Merkez Bankası bugün 14:00’te faiz kararını açıklayacak. Yüzde 45’te olan haftalık repo faizinin, yani Merkez Bankası’nın politika faizinin değiştirilmesi beklenmiyor. Yerel seçimlere bu kadar kısa bir süre kalmışken yeni bir artırım her şeyden önce siyaseten mümkün değil.
Seçim sonrası ise belirsiz, eğer Merkez Bankası enflasyonun yılsonu beklentisinden uzaklaşmasını istemiyorsa bir artırım daha yapmak zorunda kalabilir. Bankanın 2024 yılı sonu beklentisi olan yüzde 36’dan değil, 2025 yılı sonu tahmini olan yüzde 14’ten bahsediyorum. 2025 sonu için tek haneye yakın bir enflasyondan söz eden Merkez Bankası’nın kendisi. Şu anda yüzde 65’te olan resmi enflasyonun (TÜİK’in enflasyonu) gelecek yılın sonunda yüzde 14’e inmesi için Merkez Bankası’nın bir (hatta birkaç) artırım daha yapması gerekebilir, zira “Düşecek” denen enflasyon 2024’e doludizgin girdi. Fiyatların bir ayda yüzde 7 arttığı bir ülkede (ocak enflasyonu) yıllık enflasyonun yüzde 14’e inebilmesi için Merkez Bankası’nın elbette ekstra bir şeyler yapması gerekiyor.
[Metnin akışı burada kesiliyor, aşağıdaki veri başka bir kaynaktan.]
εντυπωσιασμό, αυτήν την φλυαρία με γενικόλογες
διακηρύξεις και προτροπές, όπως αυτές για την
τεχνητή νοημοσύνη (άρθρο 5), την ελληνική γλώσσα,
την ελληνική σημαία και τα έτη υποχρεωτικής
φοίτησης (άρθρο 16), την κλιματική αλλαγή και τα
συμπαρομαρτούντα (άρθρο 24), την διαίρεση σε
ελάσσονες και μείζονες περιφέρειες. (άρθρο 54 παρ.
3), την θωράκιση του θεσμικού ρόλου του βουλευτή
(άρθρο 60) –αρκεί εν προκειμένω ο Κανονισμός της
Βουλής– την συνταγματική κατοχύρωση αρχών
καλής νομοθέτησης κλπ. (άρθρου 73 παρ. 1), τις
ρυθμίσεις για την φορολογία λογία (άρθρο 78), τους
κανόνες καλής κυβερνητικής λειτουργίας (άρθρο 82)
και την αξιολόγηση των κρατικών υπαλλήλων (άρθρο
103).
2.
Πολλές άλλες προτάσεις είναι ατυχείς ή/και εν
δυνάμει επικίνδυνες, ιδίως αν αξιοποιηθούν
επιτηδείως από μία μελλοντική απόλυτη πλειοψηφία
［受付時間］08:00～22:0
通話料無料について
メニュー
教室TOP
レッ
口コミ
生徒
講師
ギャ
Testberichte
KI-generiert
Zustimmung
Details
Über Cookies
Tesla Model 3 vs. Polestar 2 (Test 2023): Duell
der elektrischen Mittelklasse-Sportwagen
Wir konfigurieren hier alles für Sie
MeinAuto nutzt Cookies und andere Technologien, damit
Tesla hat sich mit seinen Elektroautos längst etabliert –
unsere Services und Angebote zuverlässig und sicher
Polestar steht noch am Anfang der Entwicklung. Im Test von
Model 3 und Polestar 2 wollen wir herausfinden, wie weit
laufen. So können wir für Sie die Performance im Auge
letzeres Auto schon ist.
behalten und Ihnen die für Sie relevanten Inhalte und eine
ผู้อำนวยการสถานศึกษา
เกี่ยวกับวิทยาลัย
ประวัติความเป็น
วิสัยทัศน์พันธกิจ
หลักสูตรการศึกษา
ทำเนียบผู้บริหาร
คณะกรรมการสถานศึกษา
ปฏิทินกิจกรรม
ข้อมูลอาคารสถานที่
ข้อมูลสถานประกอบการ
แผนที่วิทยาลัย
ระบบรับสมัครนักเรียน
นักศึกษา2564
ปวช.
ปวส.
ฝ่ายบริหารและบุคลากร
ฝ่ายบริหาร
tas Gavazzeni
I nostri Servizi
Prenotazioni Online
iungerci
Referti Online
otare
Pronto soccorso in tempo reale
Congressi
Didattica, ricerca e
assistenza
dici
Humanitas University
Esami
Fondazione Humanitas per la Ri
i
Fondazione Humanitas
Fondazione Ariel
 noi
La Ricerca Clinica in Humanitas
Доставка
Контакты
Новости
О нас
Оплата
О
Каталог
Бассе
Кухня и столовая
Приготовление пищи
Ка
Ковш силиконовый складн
Üstelik faizin sadece yükseltilmesi değil aynı zamanda uzun bir süre boyunca yüksek seviyede tutulması da gerekiyor. Tabii dediğim gibi yüzde 14 hedefi sahiciyse. Yok eğer gerçek plan enflasyonu yüzde 50’nin altına indirip orada tutmaksa bu yazıyı okumanıza gerek yok…
Biz Merkez Bankası’nın 2024 yılı sonu için yüzde 14’lük enflasyon hedefinin sahici olduğu ve buraya ulaşmak için para politikasını uzun bir süre boyunca sıkı tutacağı varsayımıyla devam edelim. Bu, konut fiyatlarındaki reel gerilemenin süreceği anlamına gelir. Çünkü Merkez Bankası’nın faiz artırımları sonrasında kredi faizlerinde yaşanan yükseliş konut piyasasını durgunluğa soktu. TÜİK’in son verisine göre ocak ayında Türkiye genelinde bir önceki yılın aynı ayına göre yüzde 17.8 düşüşle 80 bin 308 konut satıldı. Geçen yılın ocak ayında 97 bin 708 konut satılmıştı, bu yılın ocak ayında (yani geçen ay) bu sayı 80 bin 308’e indi. Daralma çarpıcı.
Konut satışlarındaki düşüş fiyat artışının enflasyonun altına inmesine neden oldu. Merkez Bankası’nın Konut Fiyat Endeksi’ne göre aralıkta fiyatlar Türkiye’de bir önceki aya göre yüzde 1.1 arttı. Bu ay TÜİK’e göre tüketici enflasyonu yüzde 2.93, ENAG’a göre ise yüzde 4.12’tü. Yani konut fiyatlarda reel erime başladı.
Fiyatlardaki reel gerilemenin sebebi gördüğümüz gibi talepteki düşüş. Peki talep neden düştü? Bunun en önemli nedeni, kredili satışlardaki müthiş gerileme. Bir zamanlar her iki evden birinin krediyle alındığı ülkede kredili satışların oranı yüzde 5 civarına inmiş durumda. Kredi kullanımı neden bu kadar azaldı? Konut fiyatları krediyle alınamayacak kadar yüksek seviyelere tırmandığı ve faizler astronomik seviyelere çıktığı için.
“Enflasyon hedefi sahiciyse konut fiyatları reel olarak daha da düşecek” dememin sebebi işte bu. Merkez Bankası 2025 sonu için koyduğu yüzde 14 hedefine (Bu hedef değil tahmin ama fiilen yüzde 5 hedefinin yerini almış durumda) ulaşmak için belki bir-iki faiz artırımı yapmak, yapmasa bile faizi uzun süre yüksek seviyede tutmak zorunda. Buna bağlı olarak konut kredi faizleri de uzun süre boyunca düşmeyecek, hatta belki daha da artacak.
Sonuç: Konut alma niyetiniz varsa acele etmeyin, bekleyin.
Tabii Merkez Bankası’nın yüzde 14’lük enflasyon hedefinin sahici olduğuna inanıyorsanız.